__STUDY QUESTIONS__
a: For each statement below, answer yes or no depending on whether the fishing thread supports it, and quote the deciding words: (i) the bridge the fish were landed from is 60 feet high; (ii) the Poons landed weighed between 30 and 45 pounds; (iii) VICIII offers to buy beer.
b: From the fishing thread, set down the passage that opens with the words containing "Let me just" and closes with "That's truly awesome!!!!!!!".
c: List the username of every poster who appears in the fishing thread.

__SUPPLIED TEXT__
--------------------
# More pics from the adventure, SLOBS!!!



## KodiakZach (Mar 16, 2005)

Let me just say that we have all seen pics of BIG SNOOK in Florida.... but how many people do you know that can land numerous 30-lb to 45-lb Snook and 20-lb Poons from a bridge that is 60-ft high with a serious current rip on DOA's??? Story to come later, we have company coming over right now...


----------



## RuddeDogg (Mar 20, 2004)

*You*

Are the man!!!!! That's truly awesome!!!!!!!


----------



## VICIII (Apr 8, 2005)

very nice.... Do tell...
When are you going again... I will buy beer...


----------



## prater1 (Dec 3, 2005)

Incredible...


----------



## SeaSalt (Apr 29, 2002)

you guys rock!


----------



## troutmaster (Aug 11, 2006)

Those are some nice fish. good job


----------



## barty b (Dec 31, 2004)
--------------------
__DATASET RECORDS__
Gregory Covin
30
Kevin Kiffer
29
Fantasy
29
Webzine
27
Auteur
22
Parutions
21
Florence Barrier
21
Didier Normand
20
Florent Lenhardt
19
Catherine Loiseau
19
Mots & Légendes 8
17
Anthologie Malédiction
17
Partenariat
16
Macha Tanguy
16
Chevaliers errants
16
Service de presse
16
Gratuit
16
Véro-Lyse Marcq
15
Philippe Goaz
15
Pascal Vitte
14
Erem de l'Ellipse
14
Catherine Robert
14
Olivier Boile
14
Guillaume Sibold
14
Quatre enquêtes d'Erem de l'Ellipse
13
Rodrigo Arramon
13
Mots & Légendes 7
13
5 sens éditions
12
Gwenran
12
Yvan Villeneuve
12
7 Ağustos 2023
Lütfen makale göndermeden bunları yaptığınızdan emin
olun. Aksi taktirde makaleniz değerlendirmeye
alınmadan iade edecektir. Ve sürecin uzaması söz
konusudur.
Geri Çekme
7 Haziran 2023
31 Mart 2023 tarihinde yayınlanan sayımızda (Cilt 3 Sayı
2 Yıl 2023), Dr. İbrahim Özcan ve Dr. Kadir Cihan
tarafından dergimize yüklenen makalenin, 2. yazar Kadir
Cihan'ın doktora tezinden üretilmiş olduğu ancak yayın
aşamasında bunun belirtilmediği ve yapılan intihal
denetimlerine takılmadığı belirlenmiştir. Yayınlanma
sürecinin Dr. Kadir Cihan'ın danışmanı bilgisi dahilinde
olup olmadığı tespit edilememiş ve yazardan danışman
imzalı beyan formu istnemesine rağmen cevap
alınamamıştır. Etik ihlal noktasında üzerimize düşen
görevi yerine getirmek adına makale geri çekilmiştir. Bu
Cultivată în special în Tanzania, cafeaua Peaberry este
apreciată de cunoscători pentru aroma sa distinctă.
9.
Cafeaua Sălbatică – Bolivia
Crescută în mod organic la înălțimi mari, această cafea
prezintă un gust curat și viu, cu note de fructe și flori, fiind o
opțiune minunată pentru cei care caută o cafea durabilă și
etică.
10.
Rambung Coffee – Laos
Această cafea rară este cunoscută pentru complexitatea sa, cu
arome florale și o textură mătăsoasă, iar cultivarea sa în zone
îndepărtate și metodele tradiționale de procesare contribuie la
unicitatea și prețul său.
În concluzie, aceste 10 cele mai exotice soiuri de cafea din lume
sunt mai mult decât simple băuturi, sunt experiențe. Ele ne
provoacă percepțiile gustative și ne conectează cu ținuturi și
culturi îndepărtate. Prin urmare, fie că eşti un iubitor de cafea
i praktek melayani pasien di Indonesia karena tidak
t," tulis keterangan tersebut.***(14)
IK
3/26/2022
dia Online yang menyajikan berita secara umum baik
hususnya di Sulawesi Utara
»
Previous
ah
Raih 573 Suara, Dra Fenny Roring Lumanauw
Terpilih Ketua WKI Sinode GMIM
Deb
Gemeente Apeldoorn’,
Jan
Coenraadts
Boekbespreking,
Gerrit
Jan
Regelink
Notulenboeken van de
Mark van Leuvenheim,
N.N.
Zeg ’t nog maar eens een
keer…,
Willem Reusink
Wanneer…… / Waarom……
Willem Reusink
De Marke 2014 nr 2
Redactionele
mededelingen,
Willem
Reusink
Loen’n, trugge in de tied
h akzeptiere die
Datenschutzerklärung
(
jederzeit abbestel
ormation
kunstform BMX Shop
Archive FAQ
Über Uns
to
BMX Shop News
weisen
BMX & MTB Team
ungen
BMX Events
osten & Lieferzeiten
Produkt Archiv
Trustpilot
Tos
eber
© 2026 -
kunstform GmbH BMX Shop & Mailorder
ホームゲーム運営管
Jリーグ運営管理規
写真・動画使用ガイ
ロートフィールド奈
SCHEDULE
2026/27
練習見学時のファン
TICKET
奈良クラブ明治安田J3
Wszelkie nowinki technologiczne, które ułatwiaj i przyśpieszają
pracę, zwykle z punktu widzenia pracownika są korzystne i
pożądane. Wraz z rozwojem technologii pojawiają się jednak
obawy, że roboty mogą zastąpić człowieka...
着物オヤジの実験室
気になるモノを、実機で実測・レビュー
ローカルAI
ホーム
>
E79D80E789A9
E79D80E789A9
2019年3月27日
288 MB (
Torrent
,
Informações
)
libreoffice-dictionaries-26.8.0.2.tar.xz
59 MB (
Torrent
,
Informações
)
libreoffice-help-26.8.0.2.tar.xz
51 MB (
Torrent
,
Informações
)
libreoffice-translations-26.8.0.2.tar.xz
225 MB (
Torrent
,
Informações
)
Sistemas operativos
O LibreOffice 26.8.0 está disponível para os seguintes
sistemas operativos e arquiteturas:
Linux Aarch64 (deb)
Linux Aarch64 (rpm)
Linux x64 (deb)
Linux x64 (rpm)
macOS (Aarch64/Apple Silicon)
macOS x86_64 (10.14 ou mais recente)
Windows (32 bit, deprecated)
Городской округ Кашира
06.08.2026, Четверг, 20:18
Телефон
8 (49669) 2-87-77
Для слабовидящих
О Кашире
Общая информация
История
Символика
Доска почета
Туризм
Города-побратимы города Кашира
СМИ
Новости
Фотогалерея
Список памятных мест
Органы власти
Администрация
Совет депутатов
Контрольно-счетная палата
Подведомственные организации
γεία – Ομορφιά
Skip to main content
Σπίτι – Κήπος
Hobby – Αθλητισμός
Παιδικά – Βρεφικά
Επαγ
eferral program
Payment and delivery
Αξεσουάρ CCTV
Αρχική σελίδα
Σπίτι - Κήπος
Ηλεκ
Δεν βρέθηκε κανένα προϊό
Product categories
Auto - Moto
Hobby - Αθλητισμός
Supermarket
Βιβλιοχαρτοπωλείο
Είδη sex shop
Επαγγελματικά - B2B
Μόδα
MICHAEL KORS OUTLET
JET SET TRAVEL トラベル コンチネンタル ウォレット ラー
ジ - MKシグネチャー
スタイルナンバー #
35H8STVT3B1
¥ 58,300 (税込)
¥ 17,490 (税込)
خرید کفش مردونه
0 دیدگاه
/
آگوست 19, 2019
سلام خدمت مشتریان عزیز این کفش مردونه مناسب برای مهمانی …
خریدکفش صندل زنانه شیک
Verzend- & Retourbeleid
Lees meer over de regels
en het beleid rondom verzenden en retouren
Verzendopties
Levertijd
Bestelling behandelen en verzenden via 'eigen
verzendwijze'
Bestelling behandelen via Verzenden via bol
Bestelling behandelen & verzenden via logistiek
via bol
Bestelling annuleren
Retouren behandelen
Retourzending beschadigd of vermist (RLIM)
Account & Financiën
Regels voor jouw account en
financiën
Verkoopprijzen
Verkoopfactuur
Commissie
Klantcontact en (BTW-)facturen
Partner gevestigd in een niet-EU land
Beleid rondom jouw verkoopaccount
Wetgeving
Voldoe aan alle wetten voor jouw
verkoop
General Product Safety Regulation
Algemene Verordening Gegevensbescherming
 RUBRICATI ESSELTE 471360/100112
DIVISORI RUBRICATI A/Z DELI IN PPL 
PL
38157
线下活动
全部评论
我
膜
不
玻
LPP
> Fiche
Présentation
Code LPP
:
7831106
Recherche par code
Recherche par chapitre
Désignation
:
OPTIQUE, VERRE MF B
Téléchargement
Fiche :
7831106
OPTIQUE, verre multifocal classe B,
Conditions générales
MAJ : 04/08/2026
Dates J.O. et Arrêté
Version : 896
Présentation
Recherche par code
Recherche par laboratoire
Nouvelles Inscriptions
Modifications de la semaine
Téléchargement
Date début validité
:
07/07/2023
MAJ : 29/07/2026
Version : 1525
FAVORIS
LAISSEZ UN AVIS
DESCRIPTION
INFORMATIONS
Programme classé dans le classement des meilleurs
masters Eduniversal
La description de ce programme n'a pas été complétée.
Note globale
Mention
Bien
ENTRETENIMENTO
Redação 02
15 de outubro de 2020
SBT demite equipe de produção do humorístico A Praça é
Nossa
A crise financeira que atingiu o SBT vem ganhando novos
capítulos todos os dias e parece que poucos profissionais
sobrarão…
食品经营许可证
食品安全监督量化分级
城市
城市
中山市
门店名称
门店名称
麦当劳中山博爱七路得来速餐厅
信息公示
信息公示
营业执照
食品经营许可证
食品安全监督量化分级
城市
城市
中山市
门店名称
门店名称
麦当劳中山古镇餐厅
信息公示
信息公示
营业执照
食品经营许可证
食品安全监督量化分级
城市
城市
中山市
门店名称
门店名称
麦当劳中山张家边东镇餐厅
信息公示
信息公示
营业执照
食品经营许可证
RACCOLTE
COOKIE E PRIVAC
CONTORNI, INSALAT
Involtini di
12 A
--------------------
__PER-TASK OUTPUTS__
a:
(i) Yes: "a bridge that is 60-ft high"
(ii) No: "20-lb Poons"
(iii) Yes: "I will buy beer..."

b:
Let me just say that we have all seen pics of BIG SNOOK in Florida.... but how many people do you know that can land numerous 30-lb to 45-lb Snook and 20-lb Poons from a bridge that is 60-ft high with a serious current rip on DOA's??? Story to come later, we have company coming over right now...


----------



## RuddeDogg (Mar 20, 2004)

*You*

Are the man!!!!! That's truly awesome!!!!!!!

c:
KodiakZach
RuddeDogg
VICIII
prater1
SeaSalt
troutmaster
barty b